* **What this exercise asks**:
a) Answer these from the quadrilaterals Q&A, one answer per line:
(i) How are the diagonals of a rhombus described?
(ii) What is the sum of the interior angles of any quadrilateral?
(iii) How many pairs of parallel sides does a trapezium have?
b) Rewrite the quadrilaterals Q&A from "Q2. State Theorem" up to and including "Perpendicular and bisect each other.", changing "rectangle" to "square".
c) In one to three sentences, explain why the quadrilaterals Q&A says that a quadrilateral whose diagonals bisect each other is a parallelogram.

* **Selected extract**:
○ ○ ○ ○
CHAPTER 8 – QUADRILATERALS (Class 9, NCERT/CBSE)
Part A — 1-Mark Questions (20) with Solutions
Q1. Define a parallelogram.
A quadrilateral in which both pairs of opposite sides are parallel.
Q2. State Theorem 8.1.
A diagonal of a parallelogram divides it into two congruent triangles.
Q3. In a parallelogram, opposite sides are…?
Equal and parallel: \(AB=CD\) and \(BC=AD\).
Q4. In a parallelogram, opposite angles are…?
Equal: \(\angle A=\angle C,\ \angle B=\angle D\).
Q5. Diagonals of a parallelogram…?
Bisect each other.
Q6. If diagonals of a quadrilateral bisect each other, it is a…?
Parallelogram (converse of Theorem 8.6).
Q7. Diagonals of a rectangle are…?
Equal and bisect each other.
Q8. Diagonals of a rhombus are…?
Perpendicular and bisect each other.
Q9. Diagonals of a square are…?
Equal, perpendicular, and bisect each other.
Q10. A line segment joining mid-points of two sides of a triangle is…?
Parallel to the third side and equals half of it: \(EF\parallel BC,\ EF=\tfrac12 BC\).
Q11. Name the theorem that is converse to Theorem 8.8.
The Mid-point Theorem converse (Theorem 8.9).
Q12. In a parallelogram \(ABCD\), if \(AC\) is a diagonal, which triangles are congruent?
\(\triangle ABC \cong \triangle CDA\) (ASA).
Q13. If each pair of opposite sides of a quadrilateral is equal, then it is a…?
Parallelogram (Theorem 8.3).
Q14. In a trapezium, how many pairs of parallel sides exist?
Exactly one pair.
Q15. A rectangle is a parallelogram with…?
One (hence each) angle \(=90^\circ\).
Q16. A rhombus is a parallelogram with…?
All sides equal.
Q17. The sum of interior angles of any quadrilateral is…?
\(360^\circ\).
○ ○ ○ ○
* **Given entries**:
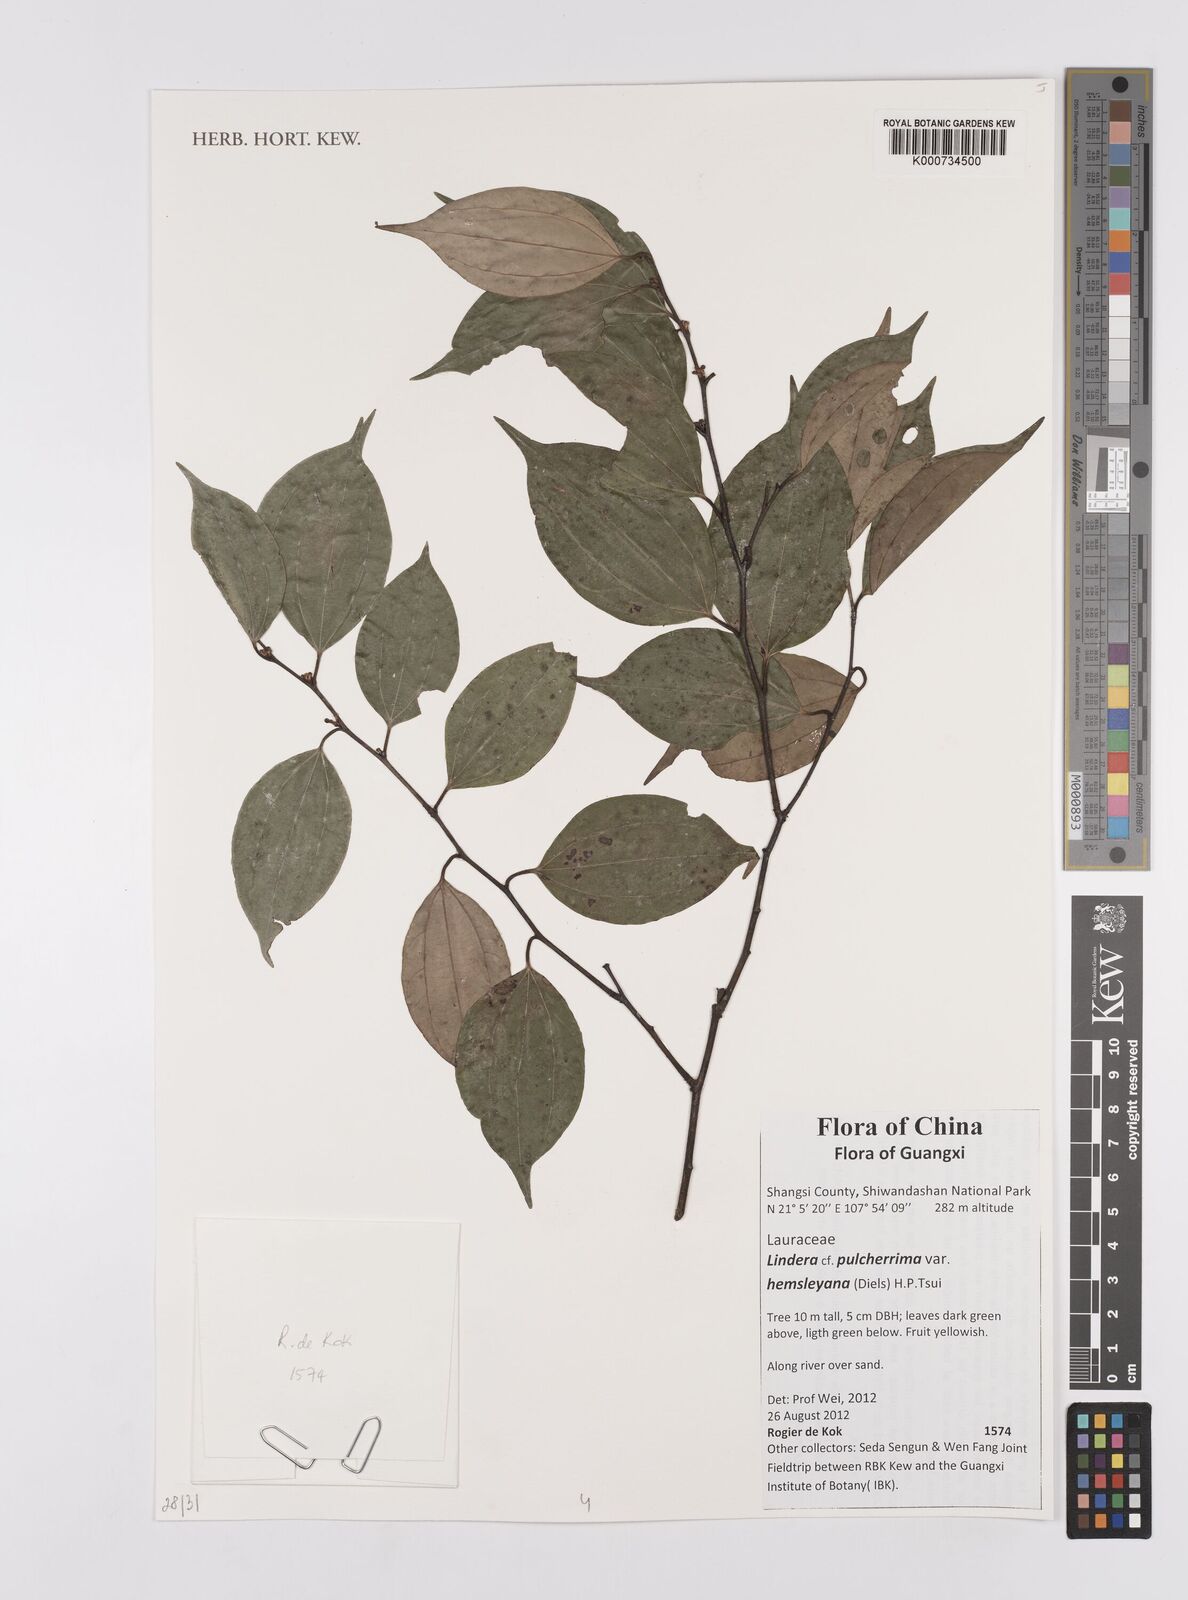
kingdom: Plantae
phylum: Tracheophyta
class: Magnoliopsida
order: Laurales
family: Lauraceae
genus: Lindera
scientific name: Lindera pulcherrima
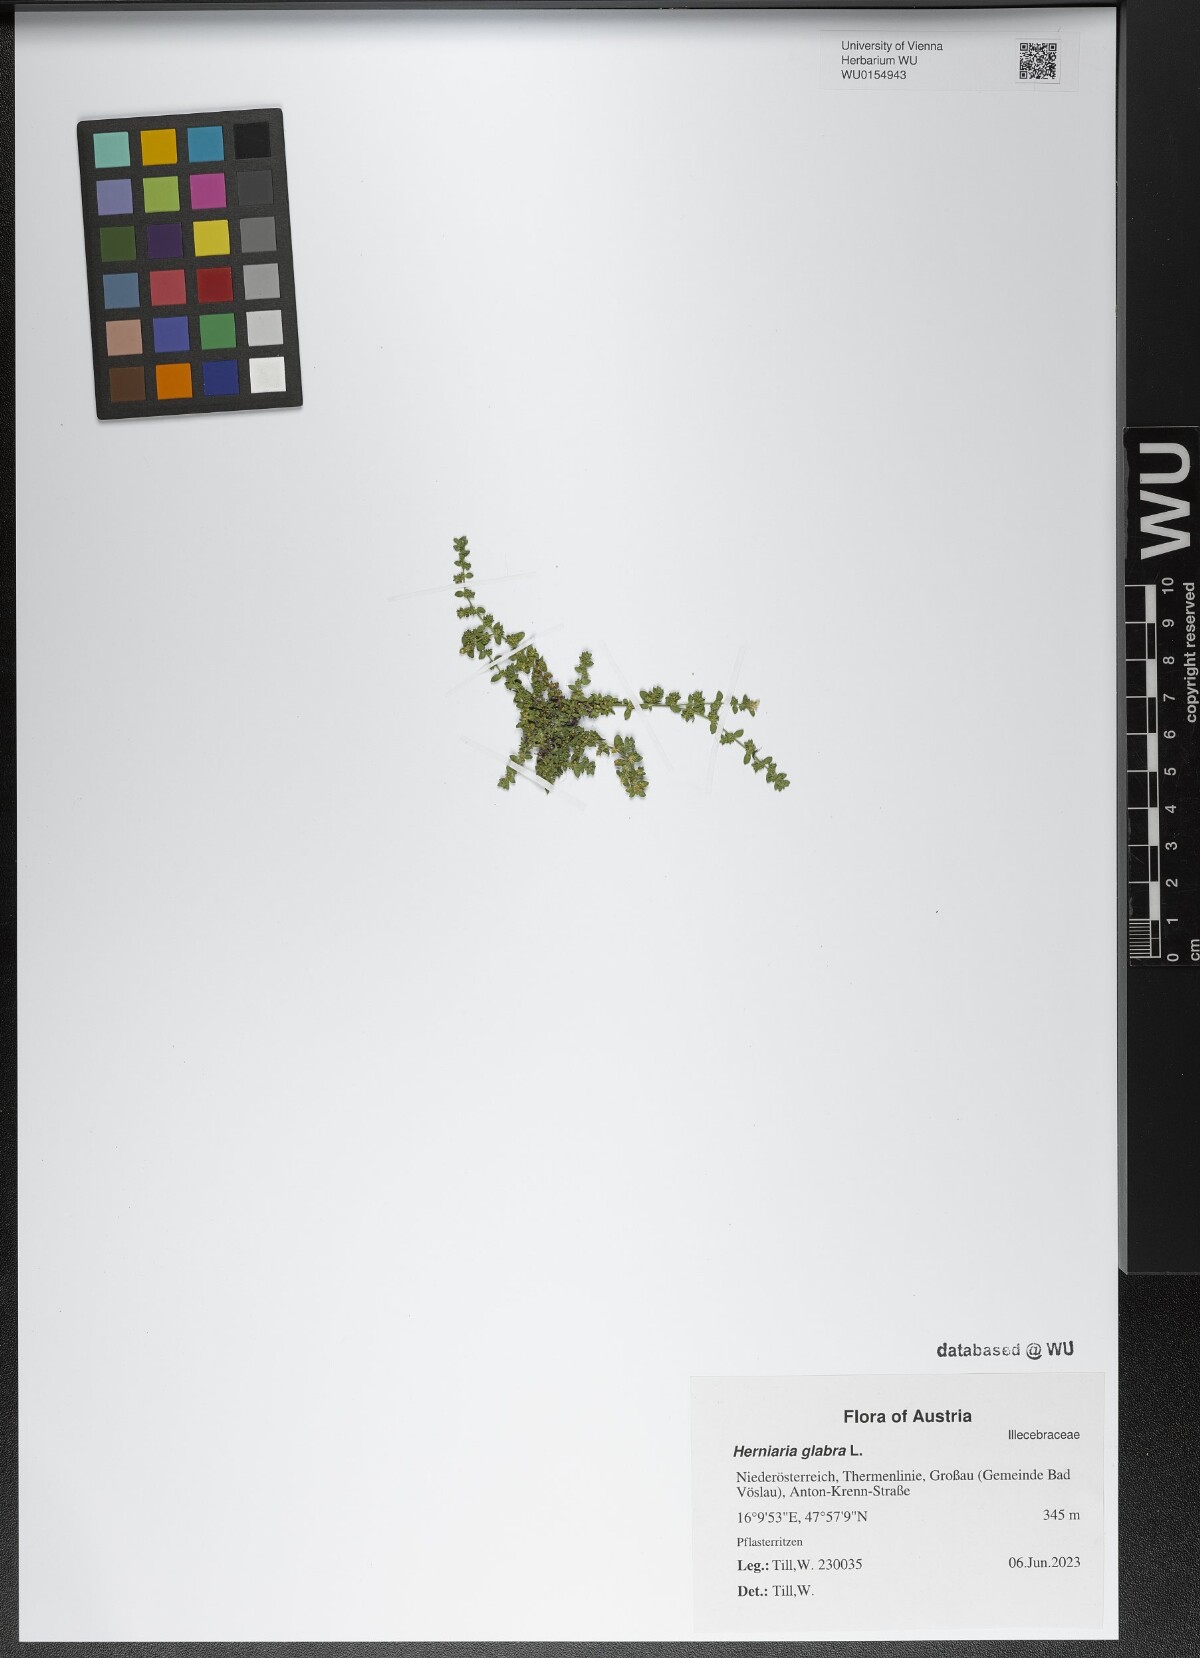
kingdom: Plantae
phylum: Tracheophyta
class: Magnoliopsida
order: Caryophyllales
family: Caryophyllaceae
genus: Herniaria
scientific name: Herniaria glabra
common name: Smooth rupturewort
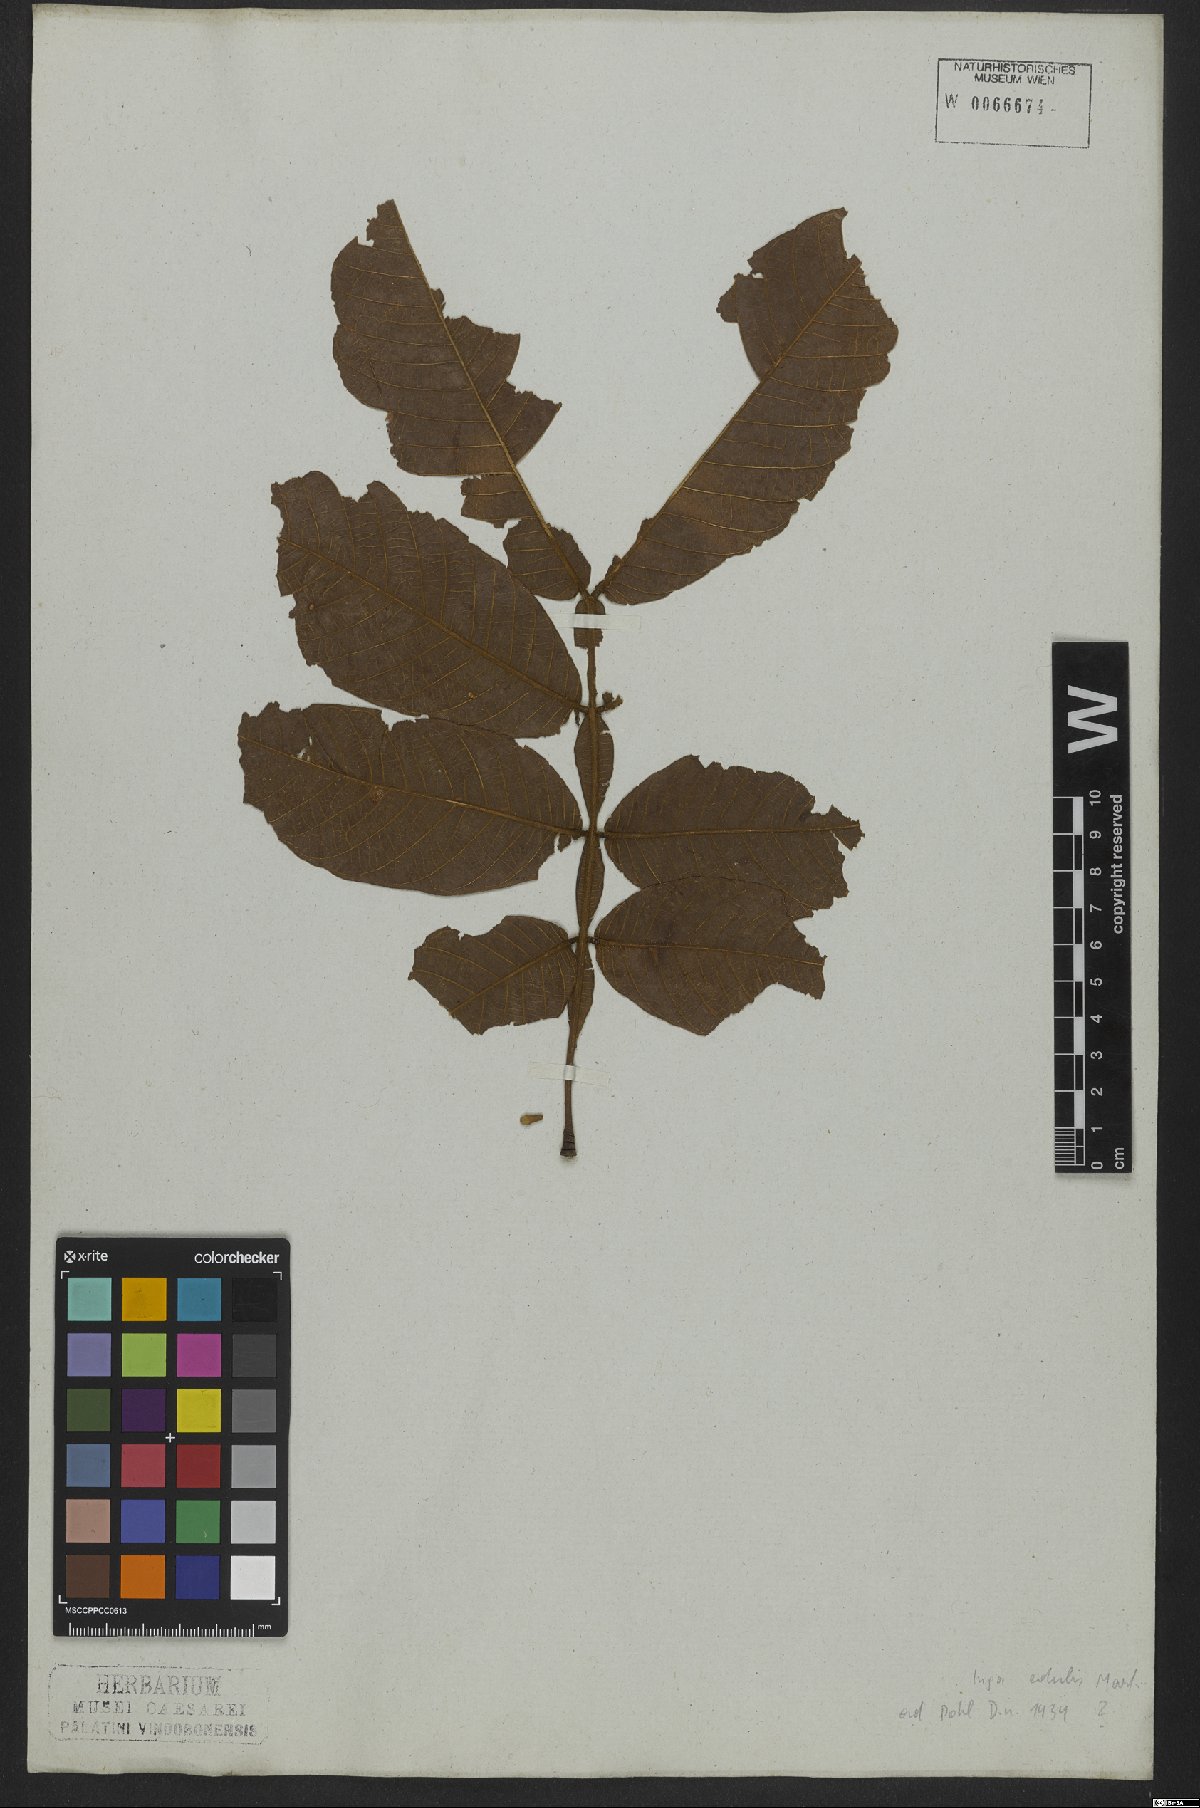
○ ○ ○ ○
* **Solutions to the problems**:
a)
(i) Perpendicular, and they bisect each other.
(ii) \(360^\circ\).
(iii) Exactly one pair.

b)
Q2. State Theorem 8.1.
A diagonal of a parallelogram divides it into two congruent triangles.
Q3. In a parallelogram, opposite sides are…?
Equal and parallel: \(AB=CD\) and \(BC=AD\).
Q4. In a parallelogram, opposite angles are…?
Equal: \(\angle A=\angle C,\ \angle B=\angle D\).
Q5. Diagonals of a parallelogram…?
Bisect each other.
Q6. If diagonals of a quadrilateral bisect each other, it is a…?
Parallelogram (converse of Theorem 8.6).
Q7. Diagonals of a square are…?
Equal and bisect each other.
Q8. Diagonals of a rhombus are…?
Perpendicular and bisect each other.

c) The quadrilateral is a parallelogram because of the converse of Theorem 8.6, which the text gives as the reason for this answer.